Exercise inputs below:

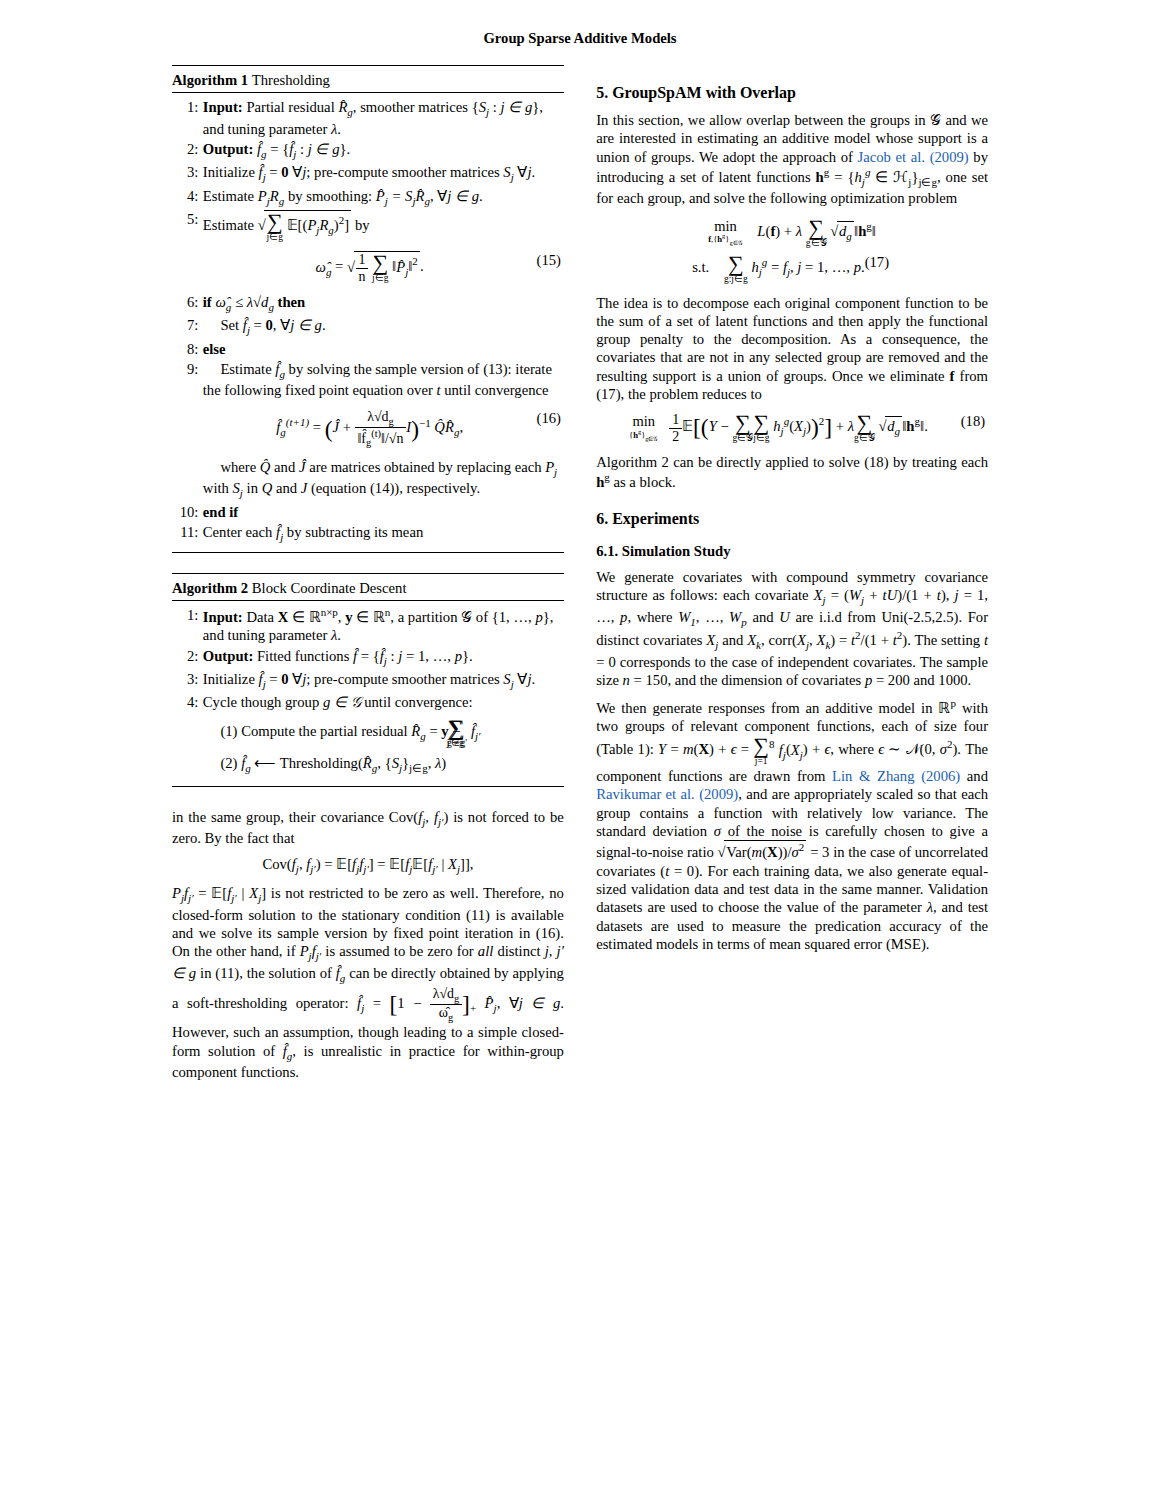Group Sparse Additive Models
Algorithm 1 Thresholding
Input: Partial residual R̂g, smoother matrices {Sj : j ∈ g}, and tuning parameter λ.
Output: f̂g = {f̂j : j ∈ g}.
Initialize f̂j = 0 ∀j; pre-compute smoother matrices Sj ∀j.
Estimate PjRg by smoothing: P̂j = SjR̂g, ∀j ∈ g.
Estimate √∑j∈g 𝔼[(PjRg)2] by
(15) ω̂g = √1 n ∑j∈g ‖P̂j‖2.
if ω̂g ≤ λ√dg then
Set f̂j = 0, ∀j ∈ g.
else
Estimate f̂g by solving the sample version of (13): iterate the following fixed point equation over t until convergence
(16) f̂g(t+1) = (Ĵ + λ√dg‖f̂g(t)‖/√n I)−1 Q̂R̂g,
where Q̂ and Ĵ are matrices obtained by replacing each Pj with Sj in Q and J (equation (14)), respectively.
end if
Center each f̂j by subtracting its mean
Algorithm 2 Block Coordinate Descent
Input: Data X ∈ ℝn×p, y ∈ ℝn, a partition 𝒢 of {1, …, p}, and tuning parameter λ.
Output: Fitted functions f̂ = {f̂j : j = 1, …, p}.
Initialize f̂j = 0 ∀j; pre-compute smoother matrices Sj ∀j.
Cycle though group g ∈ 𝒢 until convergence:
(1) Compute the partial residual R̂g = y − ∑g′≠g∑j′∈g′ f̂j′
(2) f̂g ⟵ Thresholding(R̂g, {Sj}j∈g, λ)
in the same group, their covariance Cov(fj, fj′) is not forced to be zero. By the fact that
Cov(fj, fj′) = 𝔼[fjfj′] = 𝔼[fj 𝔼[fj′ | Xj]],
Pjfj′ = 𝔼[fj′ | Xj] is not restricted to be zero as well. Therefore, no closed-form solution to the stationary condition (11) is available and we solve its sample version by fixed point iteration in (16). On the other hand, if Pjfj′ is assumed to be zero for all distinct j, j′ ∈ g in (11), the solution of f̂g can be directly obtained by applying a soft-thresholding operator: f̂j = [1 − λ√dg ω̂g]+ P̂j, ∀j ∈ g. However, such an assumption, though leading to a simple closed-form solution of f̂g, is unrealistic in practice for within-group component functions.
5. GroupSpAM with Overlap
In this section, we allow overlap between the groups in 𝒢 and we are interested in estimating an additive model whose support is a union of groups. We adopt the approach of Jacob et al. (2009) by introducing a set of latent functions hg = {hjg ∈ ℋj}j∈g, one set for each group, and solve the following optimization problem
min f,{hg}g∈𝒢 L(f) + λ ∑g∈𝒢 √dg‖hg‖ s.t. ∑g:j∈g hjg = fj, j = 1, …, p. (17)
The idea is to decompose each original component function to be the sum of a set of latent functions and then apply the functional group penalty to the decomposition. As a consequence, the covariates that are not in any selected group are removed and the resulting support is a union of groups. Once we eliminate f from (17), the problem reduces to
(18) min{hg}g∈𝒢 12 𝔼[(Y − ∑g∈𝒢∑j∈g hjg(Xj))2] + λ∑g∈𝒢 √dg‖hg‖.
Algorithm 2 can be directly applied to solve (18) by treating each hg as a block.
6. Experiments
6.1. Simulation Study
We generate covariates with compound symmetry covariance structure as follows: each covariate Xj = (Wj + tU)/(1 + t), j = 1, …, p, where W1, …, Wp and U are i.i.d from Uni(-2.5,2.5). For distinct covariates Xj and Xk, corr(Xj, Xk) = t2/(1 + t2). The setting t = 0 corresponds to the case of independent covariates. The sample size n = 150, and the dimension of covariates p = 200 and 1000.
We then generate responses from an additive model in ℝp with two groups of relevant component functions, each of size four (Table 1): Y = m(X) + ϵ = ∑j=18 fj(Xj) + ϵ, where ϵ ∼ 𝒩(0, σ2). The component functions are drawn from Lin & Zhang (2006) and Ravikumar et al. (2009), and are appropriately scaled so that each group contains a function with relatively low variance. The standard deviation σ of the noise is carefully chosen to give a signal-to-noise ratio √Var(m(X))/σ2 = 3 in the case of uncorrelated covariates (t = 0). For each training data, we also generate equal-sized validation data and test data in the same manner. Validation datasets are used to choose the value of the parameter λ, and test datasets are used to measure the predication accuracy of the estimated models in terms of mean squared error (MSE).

End of Exercise inputs.

_About this task:_
With the pictures omitted, the records above are to be repeated exactly.

_Written solution:_
Group Sparse Additive Models
Algorithm 1 Thresholding
Input: Partial residual R̂g, smoother matrices {Sj : j ∈ g}, and tuning parameter λ.
Output: f̂g = {f̂j : j ∈ g}.
Initialize f̂j = 0 ∀j; pre-compute smoother matrices Sj ∀j.
Estimate PjRg by smoothing: P̂j = SjR̂g, ∀j ∈ g.
Estimate √∑j∈g 𝔼[(PjRg)2] by
(15) ω̂g = √1 n ∑j∈g ‖P̂j‖2.
if ω̂g ≤ λ√dg then
Set f̂j = 0, ∀j ∈ g.
else
Estimate f̂g by solving the sample version of (13): iterate the following fixed point equation over t until convergence
(16) f̂g(t+1) = (Ĵ + λ√dg‖f̂g(t)‖/√n I)−1 Q̂R̂g,
where Q̂ and Ĵ are matrices obtained by replacing each Pj with Sj in Q and J (equation (14)), respectively.
end if
Center each f̂j by subtracting its mean
Algorithm 2 Block Coordinate Descent
Input: Data X ∈ ℝn×p, y ∈ ℝn, a partition 𝒢 of {1, …, p}, and tuning parameter λ.
Output: Fitted functions f̂ = {f̂j : j = 1, …, p}.
Initialize f̂j = 0 ∀j; pre-compute smoother matrices Sj ∀j.
Cycle though group g ∈ 𝒢 until convergence:
(1) Compute the partial residual R̂g = y − ∑g′≠g∑j′∈g′ f̂j′
(2) f̂g ⟵ Thresholding(R̂g, {Sj}j∈g, λ)
in the same group, their covariance Cov(fj, fj′) is not forced to be zero. By the fact that
Cov(fj, fj′) = 𝔼[fjfj′] = 𝔼[fj 𝔼[fj′ | Xj]],
Pjfj′ = 𝔼[fj′ | Xj] is not restricted to be zero as well. Therefore, no closed-form solution to the stationary condition (11) is available and we solve its sample version by fixed point iteration in (16). On the other hand, if Pjfj′ is assumed to be zero for all distinct j, j′ ∈ g in (11), the solution of f̂g can be directly obtained by applying a soft-thresholding operator: f̂j = [1 − λ√dg ω̂g]+ P̂j, ∀j ∈ g. However, such an assumption, though leading to a simple closed-form solution of f̂g, is unrealistic in practice for within-group component functions.
5. GroupSpAM with Overlap
In this section, we allow overlap between the groups in 𝒢 and we are interested in estimating an additive model whose support is a union of groups. We adopt the approach of Jacob et al. (2009) by introducing a set of latent functions hg = {hjg ∈ ℋj}j∈g, one set for each group, and solve the following optimization problem
min f,{hg}g∈𝒢 L(f) + λ ∑g∈𝒢 √dg‖hg‖ s.t. ∑g:j∈g hjg = fj, j = 1, …, p. (17)
The idea is to decompose each original component function to be the sum of a set of latent functions and then apply the functional group penalty to the decomposition. As a consequence, the covariates that are not in any selected group are removed and the resulting support is a union of groups. Once we eliminate f from (17), the problem reduces to
(18) min{hg}g∈𝒢 12 𝔼[(Y − ∑g∈𝒢∑j∈g hjg(Xj))2] + λ∑g∈𝒢 √dg‖hg‖.
Algorithm 2 can be directly applied to solve (18) by treating each hg as a block.
6. Experiments
6.1. Simulation Study
We generate covariates with compound symmetry covariance structure as follows: each covariate Xj = (Wj + tU)/(1 + t), j = 1, …, p, where W1, …, Wp and U are i.i.d from Uni(-2.5,2.5). For distinct covariates Xj and Xk, corr(Xj, Xk) = t2/(1 + t2). The setting t = 0 corresponds to the case of independent covariates. The sample size n = 150, and the dimension of covariates p = 200 and 1000.
We then generate responses from an additive model in ℝp with two groups of relevant component functions, each of size four (Table 1): Y = m(X) + ϵ = ∑j=18 fj(Xj) + ϵ, where ϵ ∼ 𝒩(0, σ2). The component functions are drawn from Lin & Zhang (2006) and Ravikumar et al. (2009), and are appropriately scaled so that each group contains a function with relatively low variance. The standard deviation σ of the noise is carefully chosen to give a signal-to-noise ratio √Var(m(X))/σ2 = 3 in the case of uncorrelated covariates (t = 0). For each training data, we also generate equal-sized validation data and test data in the same manner. Validation datasets are used to choose the value of the parameter λ, and test datasets are used to measure the predication accuracy of the estimated models in terms of mean squared error (MSE).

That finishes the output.